Consigne:
Quel nom le texte ci-dessous, sur les idées réelles et chimériques, donne-t-il aux idées qui n'ont aucun fondement dans la nature ?

___ Texte fourni ___

Des Idées réelles & chimeriques.

§. 1.Les Idées réelles ſont conformes à leurs Archetypes.
IL reſte encore quelques reflexions à faire ſur les Idées, par rapport aux choſes d’où elles ſont déduites, ou qu’on peut ſuppoſer qu’elles repréſentent ; & à cet égard je croi qu’on les peut conſiderer ſous cette triple diſtinction :

Prémiérement, comme Réelles ou Chimeriques :

En ſecond lieu, comme Completes ou Incompletes :

Et en troiſième lieu, comme Vrayes ou Fauſſes.

Et prémiérement, par Idées réelles j’entens celles qui ont du fondement dans la Nature ; qui ſont conformes à un Etre réel, à l’exiſtence des Choſes, ou à leurs Archetypes. Et j’appelle Idée phantaſtiques ou chimeriques celles qui n’ont point de fondement dans la nature, ni aucune conformité avec la réalité des choſes auxquelles elles ſe rapportent tacitement comme à leurs Archetypes.

___ Données fournies ___

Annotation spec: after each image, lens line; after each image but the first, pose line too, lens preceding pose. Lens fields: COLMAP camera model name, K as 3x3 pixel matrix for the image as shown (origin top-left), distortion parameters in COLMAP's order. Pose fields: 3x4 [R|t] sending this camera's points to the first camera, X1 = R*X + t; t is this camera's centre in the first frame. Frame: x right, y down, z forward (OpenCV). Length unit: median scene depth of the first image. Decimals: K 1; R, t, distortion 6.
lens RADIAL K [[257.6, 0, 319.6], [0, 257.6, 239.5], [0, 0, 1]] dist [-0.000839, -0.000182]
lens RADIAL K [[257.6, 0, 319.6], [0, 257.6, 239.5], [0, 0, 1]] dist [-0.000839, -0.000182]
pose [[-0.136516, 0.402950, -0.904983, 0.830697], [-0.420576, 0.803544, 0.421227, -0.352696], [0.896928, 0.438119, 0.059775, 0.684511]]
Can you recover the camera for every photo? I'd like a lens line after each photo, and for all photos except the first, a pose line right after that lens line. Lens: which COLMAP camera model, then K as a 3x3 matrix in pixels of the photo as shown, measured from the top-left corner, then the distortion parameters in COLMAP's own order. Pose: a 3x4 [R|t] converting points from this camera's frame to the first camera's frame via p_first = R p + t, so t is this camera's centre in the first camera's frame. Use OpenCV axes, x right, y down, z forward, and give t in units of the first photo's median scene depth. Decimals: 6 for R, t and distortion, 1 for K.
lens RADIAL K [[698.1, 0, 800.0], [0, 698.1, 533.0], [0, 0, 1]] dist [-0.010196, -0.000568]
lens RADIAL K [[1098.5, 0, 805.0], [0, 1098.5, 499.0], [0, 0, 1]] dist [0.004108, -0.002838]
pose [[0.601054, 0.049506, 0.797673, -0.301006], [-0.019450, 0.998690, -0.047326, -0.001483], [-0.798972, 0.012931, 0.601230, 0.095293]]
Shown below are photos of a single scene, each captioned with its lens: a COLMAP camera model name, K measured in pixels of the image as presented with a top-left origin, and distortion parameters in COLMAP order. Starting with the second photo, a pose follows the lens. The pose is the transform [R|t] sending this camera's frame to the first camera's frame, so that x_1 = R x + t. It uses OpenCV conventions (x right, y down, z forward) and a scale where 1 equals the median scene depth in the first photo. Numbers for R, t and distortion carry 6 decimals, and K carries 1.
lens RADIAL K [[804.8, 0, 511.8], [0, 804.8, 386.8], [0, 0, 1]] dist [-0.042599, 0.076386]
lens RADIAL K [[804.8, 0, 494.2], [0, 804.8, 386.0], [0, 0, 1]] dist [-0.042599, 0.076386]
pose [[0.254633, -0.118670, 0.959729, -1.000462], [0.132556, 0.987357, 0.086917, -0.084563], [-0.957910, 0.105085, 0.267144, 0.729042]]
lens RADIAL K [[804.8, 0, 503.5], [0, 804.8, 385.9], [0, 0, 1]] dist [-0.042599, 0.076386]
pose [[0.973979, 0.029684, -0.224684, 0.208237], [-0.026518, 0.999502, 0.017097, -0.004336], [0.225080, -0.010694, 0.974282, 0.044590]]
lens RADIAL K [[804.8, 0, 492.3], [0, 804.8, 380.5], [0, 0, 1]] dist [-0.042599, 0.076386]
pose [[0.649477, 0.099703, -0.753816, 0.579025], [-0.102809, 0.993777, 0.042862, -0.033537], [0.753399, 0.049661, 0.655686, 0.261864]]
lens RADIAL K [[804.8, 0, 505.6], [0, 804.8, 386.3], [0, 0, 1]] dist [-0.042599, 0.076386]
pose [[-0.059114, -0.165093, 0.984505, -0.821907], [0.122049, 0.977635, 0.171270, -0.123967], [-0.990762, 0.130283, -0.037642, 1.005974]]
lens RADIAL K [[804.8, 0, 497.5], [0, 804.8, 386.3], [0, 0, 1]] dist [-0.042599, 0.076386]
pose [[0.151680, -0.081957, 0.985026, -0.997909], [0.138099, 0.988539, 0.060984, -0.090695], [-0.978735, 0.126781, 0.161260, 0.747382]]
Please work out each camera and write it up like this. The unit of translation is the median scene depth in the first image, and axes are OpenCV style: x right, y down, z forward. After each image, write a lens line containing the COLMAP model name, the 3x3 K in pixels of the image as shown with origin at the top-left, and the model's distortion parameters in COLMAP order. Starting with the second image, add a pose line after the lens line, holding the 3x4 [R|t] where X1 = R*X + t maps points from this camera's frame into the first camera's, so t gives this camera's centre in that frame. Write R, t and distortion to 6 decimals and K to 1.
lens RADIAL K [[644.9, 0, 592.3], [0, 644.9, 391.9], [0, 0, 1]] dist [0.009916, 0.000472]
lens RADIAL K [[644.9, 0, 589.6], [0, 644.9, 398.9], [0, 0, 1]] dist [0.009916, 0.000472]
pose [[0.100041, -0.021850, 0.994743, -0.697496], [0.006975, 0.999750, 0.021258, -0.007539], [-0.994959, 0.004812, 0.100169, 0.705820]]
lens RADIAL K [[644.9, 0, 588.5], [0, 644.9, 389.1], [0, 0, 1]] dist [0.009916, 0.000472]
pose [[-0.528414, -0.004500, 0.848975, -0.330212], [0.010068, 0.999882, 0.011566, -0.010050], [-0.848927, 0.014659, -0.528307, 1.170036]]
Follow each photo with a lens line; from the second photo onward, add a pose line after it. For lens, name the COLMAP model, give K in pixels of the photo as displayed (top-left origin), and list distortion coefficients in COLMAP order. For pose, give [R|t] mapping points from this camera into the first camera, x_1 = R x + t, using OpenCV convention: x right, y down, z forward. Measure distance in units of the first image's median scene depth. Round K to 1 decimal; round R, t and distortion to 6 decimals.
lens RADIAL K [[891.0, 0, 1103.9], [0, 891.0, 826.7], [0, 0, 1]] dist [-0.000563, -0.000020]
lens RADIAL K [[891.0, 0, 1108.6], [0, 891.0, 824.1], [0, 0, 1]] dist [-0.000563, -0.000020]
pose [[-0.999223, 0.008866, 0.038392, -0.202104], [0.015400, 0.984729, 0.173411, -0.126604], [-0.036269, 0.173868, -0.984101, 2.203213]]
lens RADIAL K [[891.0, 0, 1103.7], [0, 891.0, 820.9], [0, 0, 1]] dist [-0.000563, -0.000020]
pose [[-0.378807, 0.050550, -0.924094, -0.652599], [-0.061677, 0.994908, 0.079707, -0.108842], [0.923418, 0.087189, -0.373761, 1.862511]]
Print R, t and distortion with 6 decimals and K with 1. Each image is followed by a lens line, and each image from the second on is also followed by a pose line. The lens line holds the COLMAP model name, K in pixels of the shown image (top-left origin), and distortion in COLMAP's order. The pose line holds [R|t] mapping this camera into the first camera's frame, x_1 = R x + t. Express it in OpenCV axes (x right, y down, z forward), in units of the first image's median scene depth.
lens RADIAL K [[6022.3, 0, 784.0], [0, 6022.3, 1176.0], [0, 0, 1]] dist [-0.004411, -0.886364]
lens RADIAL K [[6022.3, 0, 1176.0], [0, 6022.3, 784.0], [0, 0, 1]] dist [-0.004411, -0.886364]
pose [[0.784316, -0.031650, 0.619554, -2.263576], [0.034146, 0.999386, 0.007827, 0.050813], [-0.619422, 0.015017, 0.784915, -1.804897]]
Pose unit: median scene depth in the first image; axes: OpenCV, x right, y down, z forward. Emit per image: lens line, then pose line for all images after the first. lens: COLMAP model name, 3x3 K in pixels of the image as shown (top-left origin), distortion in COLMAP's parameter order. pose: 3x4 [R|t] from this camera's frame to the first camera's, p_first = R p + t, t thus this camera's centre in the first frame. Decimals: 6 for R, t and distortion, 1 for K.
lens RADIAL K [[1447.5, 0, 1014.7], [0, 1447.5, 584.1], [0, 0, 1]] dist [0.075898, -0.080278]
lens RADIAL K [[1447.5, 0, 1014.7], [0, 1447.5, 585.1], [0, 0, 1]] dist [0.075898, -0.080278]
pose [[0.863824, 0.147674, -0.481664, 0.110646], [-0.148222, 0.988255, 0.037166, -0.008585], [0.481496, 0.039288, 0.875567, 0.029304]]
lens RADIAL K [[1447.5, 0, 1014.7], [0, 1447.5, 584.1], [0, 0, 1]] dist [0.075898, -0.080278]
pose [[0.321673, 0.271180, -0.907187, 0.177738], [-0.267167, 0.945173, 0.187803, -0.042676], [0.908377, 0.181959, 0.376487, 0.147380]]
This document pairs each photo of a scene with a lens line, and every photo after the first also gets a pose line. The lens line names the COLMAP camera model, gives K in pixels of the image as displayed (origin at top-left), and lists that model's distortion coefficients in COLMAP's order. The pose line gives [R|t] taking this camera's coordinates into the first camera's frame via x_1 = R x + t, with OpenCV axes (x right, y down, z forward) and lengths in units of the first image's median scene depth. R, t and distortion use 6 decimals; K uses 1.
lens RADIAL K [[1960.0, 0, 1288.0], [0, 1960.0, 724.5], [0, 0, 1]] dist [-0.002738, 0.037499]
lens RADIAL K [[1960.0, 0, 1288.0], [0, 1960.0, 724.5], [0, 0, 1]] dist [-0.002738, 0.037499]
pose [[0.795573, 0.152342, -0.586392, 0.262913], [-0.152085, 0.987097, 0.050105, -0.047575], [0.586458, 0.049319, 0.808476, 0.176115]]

___

Résultat:
Il les appelle idées phantastiques ou chimériques.